Francis recalled that ours is an age when “polarization and exclusion are burgeoning and considered the only way to resolve conflicts. We see, for example, how quickly those among us with the status of a stranger, an immigrant, or a refugee, become a threat, take on the status of an enemy,” he explained. We see others as the enemy “because they come from a distant country or have different customs. An enemy because of the colour of their skin, their language or their social class” or because “they think differently or even have a different faith”. Slowly but surely, “without our realizing it, this way of thinking becomes part of the way we live and act. Everything and everyone then begins to savour of animosity”.
“How many wounds grow deeper due to this epidemic of animosity and violence, which leaves its mark on the flesh of many of the defenceless, because their voice is weak and silenced by this pathology of indifference!” Francis observed. “How many situations of uncertainty and suffering are sown by this growing animosity between peoples, between us!”

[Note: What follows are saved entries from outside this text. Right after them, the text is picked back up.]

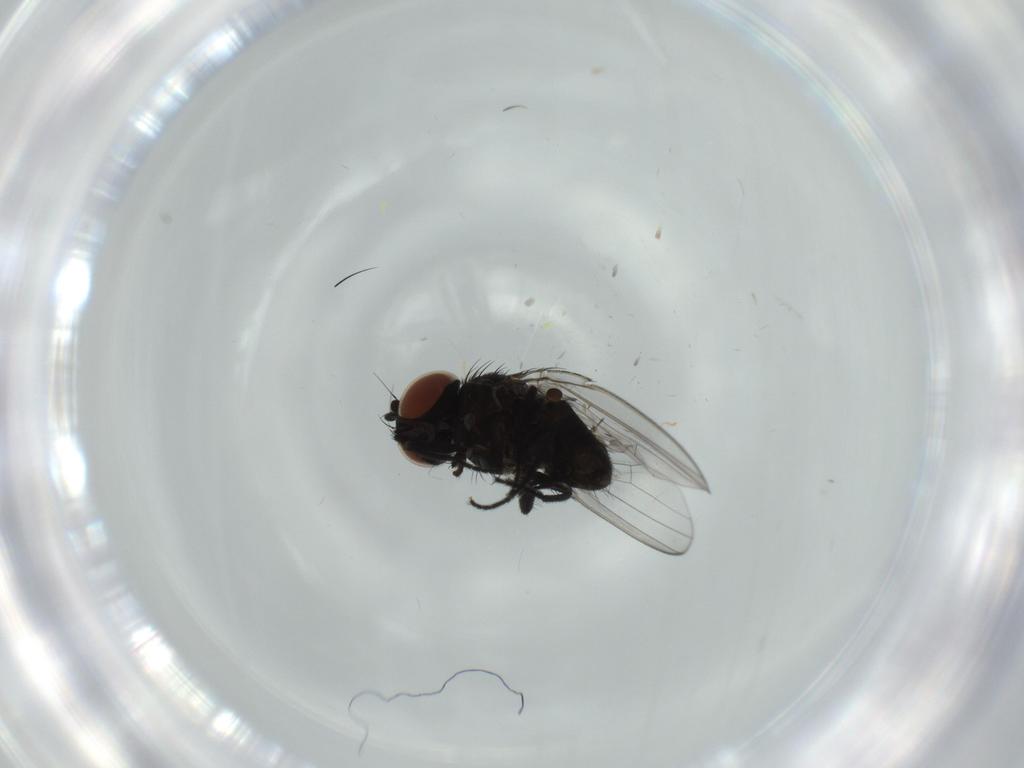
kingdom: Animalia
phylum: Arthropoda
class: Insecta
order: Diptera
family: Milichiidae
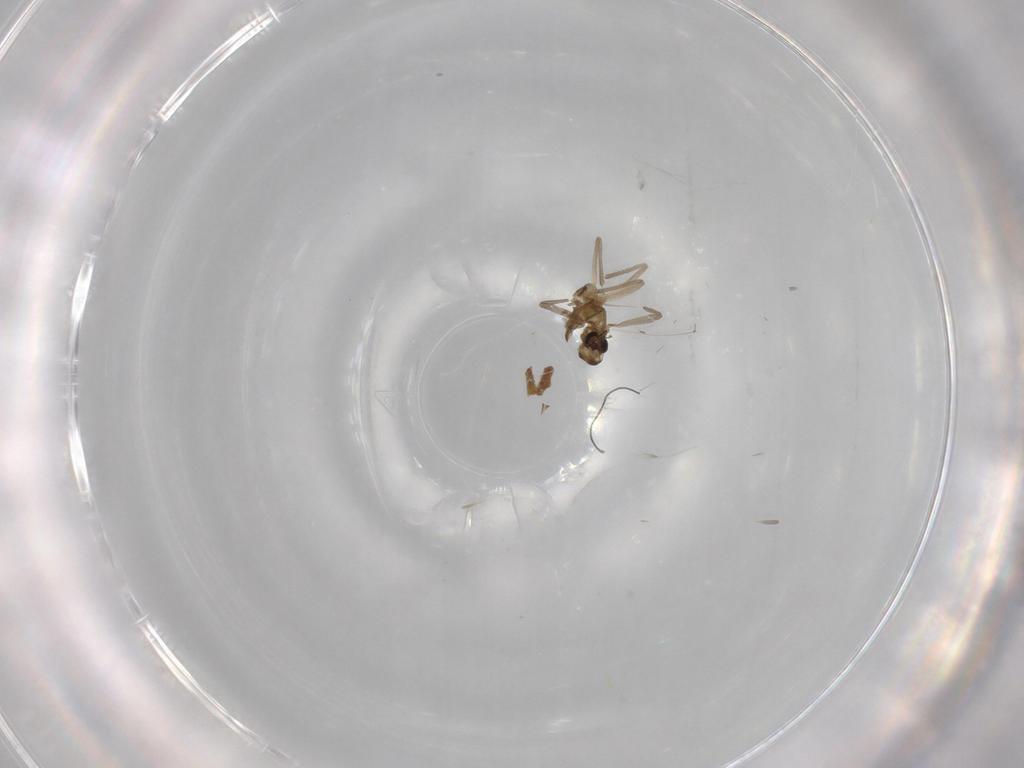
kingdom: Animalia
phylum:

“Yes, between us, within our communities, our priests, our meetings,” Francis stressed, highlighting just how this scourge affects the Church internally as well. “The virus of polarization and animosity permeates our way of thinking, feeling and acting. We are not immune from this and we need to take care lest such attitudes find a place in our hearts, because this would be contrary to the richness and universality of the Church, which is tangibly evident in the College of Cardinals.” A college in which differences in customs, skin colour and language represent “one of our greatest riches”.
“As a Church,” Francis concluded, “we are constantly being asked to open our eyes to see the wounds of so many of our brothers and sisters deprived of their dignity, deprived in their dignity. My dear brothers, newly created Cardinals, the journey towards heaven begins in the plains, in a daily life broken and shared, spent and given. In the quiet daily gift of all that we are. Our mountaintop is this quality of love; our goal and aspiration is to strive, on life’s plain, together with the People of God, to become persons capable of forgiveness and reconciliation.”
The procedure for the creation of new cardinals during the Consistory, involves new cardinals swearing an oath of fidelity, followed by the imposition of the biretta, the consignment of the ring and the assignment of the title or the Diaconate. The only newly created cardinal the Pope bowed before, was Fr. Ernst Simoni, who suffered persecution in Albania. He was the only non-bishop.
At the end of the celebration, the Pope and the new cardinals boarded two minibuses and headed to the Mater Ecclesiae monastery in the Vatican to meet Pope Emeritus Benedict XVI.